Les pièges de la « résilience » par Marc-André Cotton
La notion de résilience évoque bien évidemment la faculté qu’a l’être humain de refouler les traumatismes qui lui sont infligés, afin d’assurer sa survie à court terme.
Mais, comme les promoteurs de ce concept ne reconnaissent pas la conscience incarnée en chacun, ni l’existence d’un processus naturel de résolution de la souffrance, ils font du refoulement de cette dernière un but en soi et désignent par résilience leur impuissance à accueillir en conscience leur vécu refoulé.
Ainsi, l’espoir qu’on peut légitimement placer dans la libération de l’homme se transforme-t-il insidieusement en son contraire. En effet, une personne résiliente n’est pas libérée de ses souffrances, mais bien asservie aux mécanismes de refoulement et de compensation, aux schémas de comportement qui lui permirent, jadis, de survivre à un environnement hostile.
Donner l’espoir
Passé refoulé : Le parcours personnel de Boris Cyrulnik illustre combien l’auteur d’un Merveilleux malheur a théorisé la notion de résilience à partir de son propre vécu refoulé, non reconnu comme tel.

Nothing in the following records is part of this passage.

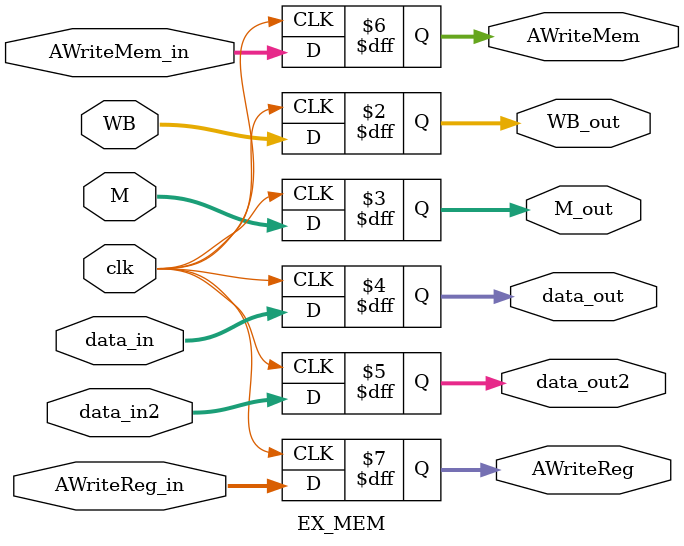
<source format=v>
module EX_MEM#(parameter SIZE = 32,
		 parameter ADDR_SIZE = 5,
		 parameter S_WB = 2,
		 parameter S_M = 3)
	(
		input clk,
		input [S_WB-1:0]WB,
		input [S_M-1:0]M,
		input [SIZE-1:0] data_in,
		input [SIZE-1:0] data_in2,
		input [SIZE-1:0] AWriteMem_in,
		input [ADDR_SIZE-1:0] AWriteReg_in,
		output reg [S_WB-1:0] WB_out,
		output reg [S_M-1:0] M_out,
		output reg [SIZE-1:0] data_out,
		output reg [SIZE-1:0] data_out2,
		output reg [SIZE-1:0] AWriteMem,
		output reg [ADDR_SIZE-1:0] AWriteReg
	);



	always @(posedge clk) begin
		WB_out <= WB;
		M_out <= M;
		data_out <= data_in;
		data_out2 <= data_in2;
		AWriteMem <= AWriteMem_in;
		AWriteReg <= AWriteReg_in;
		
		
	
	end
	


endmodule
</source>
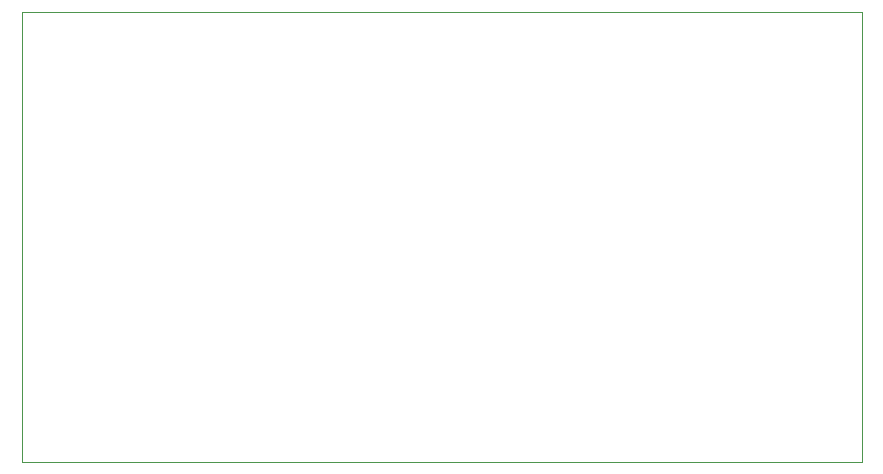
<source format=gbr>
%TF.GenerationSoftware,KiCad,Pcbnew,7.0.10*%
%TF.CreationDate,2025-06-10T16:40:00+09:00*%
%TF.ProjectId,Relay_Switch,52656c61-795f-4537-9769-7463682e6b69,rev?*%
%TF.SameCoordinates,Original*%
%TF.FileFunction,Profile,NP*%
%FSLAX46Y46*%
G04 Gerber Fmt 4.6, Leading zero omitted, Abs format (unit mm)*
G04 Created by KiCad (PCBNEW 7.0.10) date 2025-06-10 16:40:00*
%MOMM*%
%LPD*%
G01*
G04 APERTURE LIST*
%TA.AperFunction,Profile*%
%ADD10C,0.100000*%
%TD*%
G04 APERTURE END LIST*
D10*
X116840000Y-93980000D02*
X187960000Y-93980000D01*
X187960000Y-132080000D01*
X116840000Y-132080000D01*
X116840000Y-93980000D01*
M02*

</source>
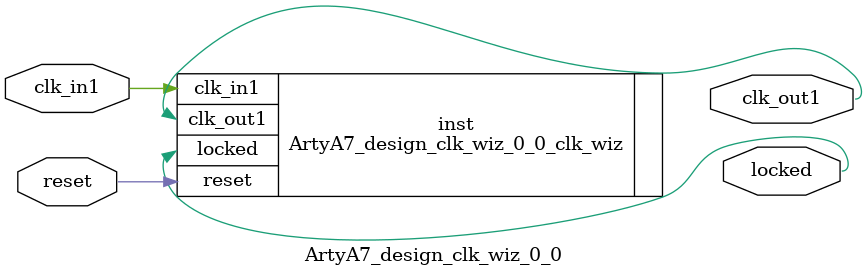
<source format=v>


`timescale 1ps/1ps

(* CORE_GENERATION_INFO = "ArtyA7_design_clk_wiz_0_0,clk_wiz_v6_0_2_0_0,{component_name=ArtyA7_design_clk_wiz_0_0,use_phase_alignment=true,use_min_o_jitter=false,use_max_i_jitter=false,use_dyn_phase_shift=false,use_inclk_switchover=false,use_dyn_reconfig=false,enable_axi=0,feedback_source=FDBK_AUTO,PRIMITIVE=MMCM,num_out_clk=1,clkin1_period=10.000,clkin2_period=10.000,use_power_down=false,use_reset=true,use_locked=true,use_inclk_stopped=false,feedback_type=SINGLE,CLOCK_MGR_TYPE=NA,manual_override=false}" *)

module ArtyA7_design_clk_wiz_0_0 
 (
  // Clock out ports
  output        clk_out1,
  // Status and control signals
  input         reset,
  output        locked,
 // Clock in ports
  input         clk_in1
 );

  ArtyA7_design_clk_wiz_0_0_clk_wiz inst
  (
  // Clock out ports  
  .clk_out1(clk_out1),
  // Status and control signals               
  .reset(reset), 
  .locked(locked),
 // Clock in ports
  .clk_in1(clk_in1)
  );

endmodule

</source>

Bien qu’il se soit longtemps refusé à parler publiquement de son passé dramatique, Cyrulnik a fini par dévoiler, au fil des interviews, quelques éléments biographiques qui permettent de comprendre les stratégies d’adaptation qu’il a dû mettre en œuvre, enfant, pour survivre et échapper à la mort, et leurs liens avec certaines des idées qu’il défend aujourd’hui.
Né en 1937, Boris Cyrulnik a grandi à Bordeaux. À cinq ans, ses parents, juifs d’origine russe et polonaise, sont déportés et l’enfant est abandonné à l’assistance publique. Une institutrice le prend alors sous son aile. Mais lors de la rafle du 10 janvier 1944, à la suite d’une dénonciation, il est à son tour arrêté et parqué à la synagogue en vue de son transfert vers le camp de Drancy. Une infirmière le dissimule sous sa cape, le sauvant ainsi d’une mort certaine. Il retrouve l’institutrice qui recevra, en juillet 1997, à son initiative, la Médaille des Justes.
Privé de la sécurité la plus essentielle du fait de la folie des adultes, et pour ne pas sombrer lui-même dans cette folie, le jeune enfant dissocie sa terrible souffrance de sa pensée consciente en faisant rire son entourage, glanant ici ou là un regard compatissant.